Reading text:
*** Begin section ***

- Morning Musume Otomegumi, 2004. Top row (L to R): Makoto Ogawa, Sayumi Michishige, Reina Tanaka, Kaori Iida Bottom row (L to R): Nozomi Tsuji, Miki Fujimoto, Rika Ishikawa

Background information
- Origin: Tokyo, Honshū, Japan
- Genres: J-pop
- Years active: 2003–2004
- Labels: Zetima
- Spinoff of: Morning Musume;
- Past members: Kaori Iida; Rika Ishikawa; Nozomi Tsuji; Makoto Ogawa; Miki Fujimoto; Sayumi Michishige; Reina Tanaka;
- Website: www.helloproject.com

= Morning Musume Otomegumi =

Japanese pop group

Morning Musume Otomegumi (モーニング娘｡おとめ組) was one of the subgroups that the Japanese pop group Morning Musume was divided into in 2003. Its counterpart was Morning Musume Sakuragumi. The purpose of Morning Musume Otomegumi was to perform in small towns with low-capacity venues. The group represented modern young women. Like their counterpart, they released two singles before entering indefinite hiatus.

==History==
Otomegumi was originally announced in January 2003, when producer Tsunku decided to split Morning Musume into two groups. Due to the large number of girls, meaning performances could only take place in large venues, and high demand for performances, the girls were split in half to allow the group to perform in more arenas and in smaller towns. Out of the fifteen girls, seven were put into Otomegumi, the other eight into Sakuragumi. The girls' theme was representing "modern Japanese youth". Kaori Iida, the oldest of the girls and a founding member of Morning Musume, was chosen to be leader. Otomegumi's first single, "Ai no Sono (Touch My Heart!)" was released on September 18, 2003, the same day as Sakuragumi's debut single. The single reached a peak of #3 on the weekly Oricon chart, losing out to Sakuragumi by a single place. The girls' first tour, "Morning Musume Otomegumi Hatsukōen: Otome Chick" began on November 24.

*** End section ***

Your objective:
Copy the Morning Musume Otomegumi text between "Background information" and "entering indefinite hiatus.", inclusive, substituting "sister group" for "counterpart". The records after this text are not needed.

Entries supplied:
*** Begin section ***

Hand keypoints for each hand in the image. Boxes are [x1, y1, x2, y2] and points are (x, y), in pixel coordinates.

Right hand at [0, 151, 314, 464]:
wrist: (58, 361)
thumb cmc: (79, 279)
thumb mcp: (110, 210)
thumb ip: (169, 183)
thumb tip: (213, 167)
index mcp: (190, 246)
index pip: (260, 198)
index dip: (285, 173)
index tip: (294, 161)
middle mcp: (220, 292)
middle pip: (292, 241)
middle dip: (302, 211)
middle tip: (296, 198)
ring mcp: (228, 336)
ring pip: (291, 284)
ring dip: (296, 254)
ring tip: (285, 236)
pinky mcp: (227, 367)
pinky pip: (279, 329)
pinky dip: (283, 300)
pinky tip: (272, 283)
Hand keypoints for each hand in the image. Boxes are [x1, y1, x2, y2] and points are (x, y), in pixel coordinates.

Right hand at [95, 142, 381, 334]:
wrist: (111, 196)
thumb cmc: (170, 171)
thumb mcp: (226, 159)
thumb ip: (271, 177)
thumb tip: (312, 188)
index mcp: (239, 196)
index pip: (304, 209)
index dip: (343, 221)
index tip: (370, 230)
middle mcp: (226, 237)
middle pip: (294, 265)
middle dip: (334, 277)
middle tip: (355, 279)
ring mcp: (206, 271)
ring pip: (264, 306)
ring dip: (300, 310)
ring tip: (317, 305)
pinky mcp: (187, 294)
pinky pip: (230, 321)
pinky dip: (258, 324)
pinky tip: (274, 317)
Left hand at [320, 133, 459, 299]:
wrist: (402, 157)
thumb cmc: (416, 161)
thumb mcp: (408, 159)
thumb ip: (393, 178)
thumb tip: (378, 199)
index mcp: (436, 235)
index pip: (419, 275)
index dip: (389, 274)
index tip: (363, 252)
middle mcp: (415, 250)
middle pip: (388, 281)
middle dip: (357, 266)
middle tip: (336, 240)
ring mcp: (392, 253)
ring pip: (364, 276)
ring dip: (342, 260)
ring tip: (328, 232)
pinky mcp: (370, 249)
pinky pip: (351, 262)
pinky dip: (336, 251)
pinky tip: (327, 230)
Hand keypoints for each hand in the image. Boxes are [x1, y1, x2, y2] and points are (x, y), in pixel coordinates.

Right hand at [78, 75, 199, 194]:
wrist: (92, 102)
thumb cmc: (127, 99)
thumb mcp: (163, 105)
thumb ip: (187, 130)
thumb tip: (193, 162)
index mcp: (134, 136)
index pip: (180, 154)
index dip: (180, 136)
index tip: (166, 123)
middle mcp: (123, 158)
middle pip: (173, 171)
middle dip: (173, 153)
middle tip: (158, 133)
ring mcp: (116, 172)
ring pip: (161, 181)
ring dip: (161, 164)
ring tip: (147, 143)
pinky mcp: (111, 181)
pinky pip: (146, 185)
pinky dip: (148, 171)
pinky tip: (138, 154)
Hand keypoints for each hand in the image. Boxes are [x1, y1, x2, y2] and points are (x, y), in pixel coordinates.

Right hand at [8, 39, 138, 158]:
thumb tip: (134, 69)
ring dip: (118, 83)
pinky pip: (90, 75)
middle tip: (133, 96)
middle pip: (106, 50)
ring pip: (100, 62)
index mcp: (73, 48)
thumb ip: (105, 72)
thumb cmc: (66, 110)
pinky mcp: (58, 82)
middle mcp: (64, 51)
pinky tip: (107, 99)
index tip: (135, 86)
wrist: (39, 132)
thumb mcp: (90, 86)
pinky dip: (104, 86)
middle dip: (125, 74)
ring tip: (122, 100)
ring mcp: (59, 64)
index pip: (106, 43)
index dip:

*** End section ***

Response to the exercise:
Background information
- Origin: Tokyo, Honshū, Japan
- Genres: J-pop
- Years active: 2003–2004
- Labels: Zetima
- Spinoff of: Morning Musume;
- Past members: Kaori Iida; Rika Ishikawa; Nozomi Tsuji; Makoto Ogawa; Miki Fujimoto; Sayumi Michishige; Reina Tanaka;
- Website: www.helloproject.com

= Morning Musume Otomegumi =

Japanese pop group

Morning Musume Otomegumi (モーニング娘｡おとめ組) was one of the subgroups that the Japanese pop group Morning Musume was divided into in 2003. Its sister group was Morning Musume Sakuragumi. The purpose of Morning Musume Otomegumi was to perform in small towns with low-capacity venues. The group represented modern young women. Like their sister group, they released two singles before entering indefinite hiatus.